TASK:
Lay out the text of every row below as a JSON list of strings, with one string per line and blank lines left out.

EXTRACTED MATERIAL:
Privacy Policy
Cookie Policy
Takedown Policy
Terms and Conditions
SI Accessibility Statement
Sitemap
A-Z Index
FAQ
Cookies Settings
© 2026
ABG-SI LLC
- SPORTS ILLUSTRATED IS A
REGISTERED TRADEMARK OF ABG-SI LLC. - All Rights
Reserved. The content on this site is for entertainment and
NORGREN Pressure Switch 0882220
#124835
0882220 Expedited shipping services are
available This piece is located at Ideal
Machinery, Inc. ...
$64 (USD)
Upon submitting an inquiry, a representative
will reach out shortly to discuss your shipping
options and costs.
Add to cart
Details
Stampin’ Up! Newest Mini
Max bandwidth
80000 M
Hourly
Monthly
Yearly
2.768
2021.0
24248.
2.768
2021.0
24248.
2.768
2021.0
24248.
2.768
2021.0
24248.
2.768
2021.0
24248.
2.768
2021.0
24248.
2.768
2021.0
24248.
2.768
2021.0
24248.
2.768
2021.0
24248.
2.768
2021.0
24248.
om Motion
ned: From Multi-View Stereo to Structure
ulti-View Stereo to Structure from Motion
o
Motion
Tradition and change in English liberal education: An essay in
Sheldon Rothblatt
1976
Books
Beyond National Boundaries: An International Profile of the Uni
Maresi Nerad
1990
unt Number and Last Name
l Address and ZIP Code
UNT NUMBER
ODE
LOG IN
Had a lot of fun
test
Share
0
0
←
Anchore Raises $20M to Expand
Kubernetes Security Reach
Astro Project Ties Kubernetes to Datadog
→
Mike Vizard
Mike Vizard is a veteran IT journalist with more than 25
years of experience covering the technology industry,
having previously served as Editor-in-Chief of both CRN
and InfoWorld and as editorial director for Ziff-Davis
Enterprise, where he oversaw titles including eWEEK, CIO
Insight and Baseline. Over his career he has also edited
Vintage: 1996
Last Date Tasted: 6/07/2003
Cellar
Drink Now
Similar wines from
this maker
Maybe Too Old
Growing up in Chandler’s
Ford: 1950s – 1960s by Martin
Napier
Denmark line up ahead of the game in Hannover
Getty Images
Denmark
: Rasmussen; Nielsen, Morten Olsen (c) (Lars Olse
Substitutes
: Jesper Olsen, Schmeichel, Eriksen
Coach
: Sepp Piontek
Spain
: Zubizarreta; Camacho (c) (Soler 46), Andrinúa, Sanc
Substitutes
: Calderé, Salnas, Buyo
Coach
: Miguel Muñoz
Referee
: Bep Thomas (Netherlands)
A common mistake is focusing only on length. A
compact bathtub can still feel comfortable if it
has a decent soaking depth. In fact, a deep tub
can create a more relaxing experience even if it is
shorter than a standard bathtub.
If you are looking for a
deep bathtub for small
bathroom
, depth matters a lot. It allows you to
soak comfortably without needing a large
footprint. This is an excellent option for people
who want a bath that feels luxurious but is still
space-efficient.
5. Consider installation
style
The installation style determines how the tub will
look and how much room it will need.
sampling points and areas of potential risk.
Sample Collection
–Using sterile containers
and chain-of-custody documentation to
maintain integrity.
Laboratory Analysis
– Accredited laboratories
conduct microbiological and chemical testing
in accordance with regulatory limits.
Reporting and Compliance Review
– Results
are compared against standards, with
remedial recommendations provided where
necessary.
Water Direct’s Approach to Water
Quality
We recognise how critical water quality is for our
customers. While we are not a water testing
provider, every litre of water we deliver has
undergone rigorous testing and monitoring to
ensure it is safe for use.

ANSWER TO THIS EXERCISE:
[
  "Privacy Policy",
  "Cookie Policy",
  "Takedown Policy",
  "Terms and Conditions",
  "SI Accessibility Statement",
  "Sitemap",
  "A-Z Index",
  "FAQ",
  "Cookies Settings",
  "© 2026",
  "ABG-SI LLC",
  "- SPORTS ILLUSTRATED IS A",
  "REGISTERED TRADEMARK OF ABG-SI LLC. - All Rights",
  "Reserved. The content on this site is for entertainment and",
  "NORGREN Pressure Switch 0882220",
  "#124835",
  "0882220 Expedited shipping services are",
  "available This piece is located at Ideal",
  "Machinery, Inc. ...",
  "$64 (USD)",
  "Upon submitting an inquiry, a representative",
  "will reach out shortly to discuss your shipping",
  "options and costs.",
  "Add to cart",
  "Details",
  "Stampin’ Up! Newest Mini",
  "Max bandwidth",
  "80000 M",
  "Hourly",
  "Monthly",
  "Yearly",
  "2.768",
  "2021.0",
  "24248.",
  "2.768",
  "2021.0",
  "24248.",
  "2.768",
  "2021.0",
  "24248.",
  "2.768",
  "2021.0",
  "24248.",
  "2.768",
  "2021.0",
  "24248.",
  "2.768",
  "2021.0",
  "24248.",
  "2.768",
  "2021.0",
  "24248.",
  "2.768",
  "2021.0",
  "24248.",
  "2.768",
  "2021.0",
  "24248.",
  "2.768",
  "2021.0",
  "24248.",
  "om Motion",
  "ned: From Multi-View Stereo to Structure",
  "ulti-View Stereo to Structure from Motion",
  "o",
  "Motion",
  "Tradition and change in English liberal education: An essay in",
  "Sheldon Rothblatt",
  "1976",
  "Books",
  "Beyond National Boundaries: An International Profile of the Uni",
  "Maresi Nerad",
  "1990",
  "unt Number and Last Name",
  "l Address and ZIP Code",
  "UNT NUMBER",
  "ODE",
  "LOG IN",
  "Had a lot of fun",
  "test",
  "Share",
  "0",
  "0",
  "←",
  "Anchore Raises $20M to Expand",
  "Kubernetes Security Reach",
  "Astro Project Ties Kubernetes to Datadog",
  "→",
  "Mike Vizard",
  "Mike Vizard is a veteran IT journalist with more than 25",
  "years of experience covering the technology industry,",
  "having previously served as Editor-in-Chief of both CRN",
  "and InfoWorld and as editorial director for Ziff-Davis",
  "Enterprise, where he oversaw titles including eWEEK, CIO",
  "Insight and Baseline. Over his career he has also edited",
  "Vintage: 1996",
  "Last Date Tasted: 6/07/2003",
  "Cellar",
  "Drink Now",
  "Similar wines from",
  "this maker",
  "Maybe Too Old",
  "Growing up in Chandler’s",
  "Ford: 1950s – 1960s by Martin",
  "Napier",
  "Denmark line up ahead of the game in Hannover",
  "Getty Images",
  "Denmark",
  ": Rasmussen; Nielsen, Morten Olsen (c) (Lars Olse",
  "Substitutes",
  ": Jesper Olsen, Schmeichel, Eriksen",
  "Coach",
  ": Sepp Piontek",
  "Spain",
  ": Zubizarreta; Camacho (c) (Soler 46), Andrinúa, Sanc",
  "Substitutes",
  ": Calderé, Salnas, Buyo",
  "Coach",
  ": Miguel Muñoz",
  "Referee",
  ": Bep Thomas (Netherlands)",
  "A common mistake is focusing only on length. A",
  "compact bathtub can still feel comfortable if it",
  "has a decent soaking depth. In fact, a deep tub",
  "can create a more relaxing experience even if it is",
  "shorter than a standard bathtub.",
  "If you are looking for a",
  "deep bathtub for small",
  "bathroom",
  ", depth matters a lot. It allows you to",
  "soak comfortably without needing a large",
  "footprint. This is an excellent option for people",
  "who want a bath that feels luxurious but is still",
  "space-efficient.",
  "5. Consider installation",
  "style",
  "The installation style determines how the tub will",
  "look and how much room it will need.",
  "sampling points and areas of potential risk.",
  "Sample Collection",
  "–Using sterile containers",
  "and chain-of-custody documentation to",
  "maintain integrity.",
  "Laboratory Analysis",
  "– Accredited laboratories",
  "conduct microbiological and chemical testing",
  "in accordance with regulatory limits.",
  "Reporting and Compliance Review",
  "– Results",
  "are compared against standards, with",
  "remedial recommendations provided where",
  "necessary.",
  "Water Direct’s Approach to Water",
  "Quality",
  "We recognise how critical water quality is for our",
  "customers. While we are not a water testing",
  "provider, every litre of water we deliver has",
  "undergone rigorous testing and monitoring to",
  "ensure it is safe for use."
]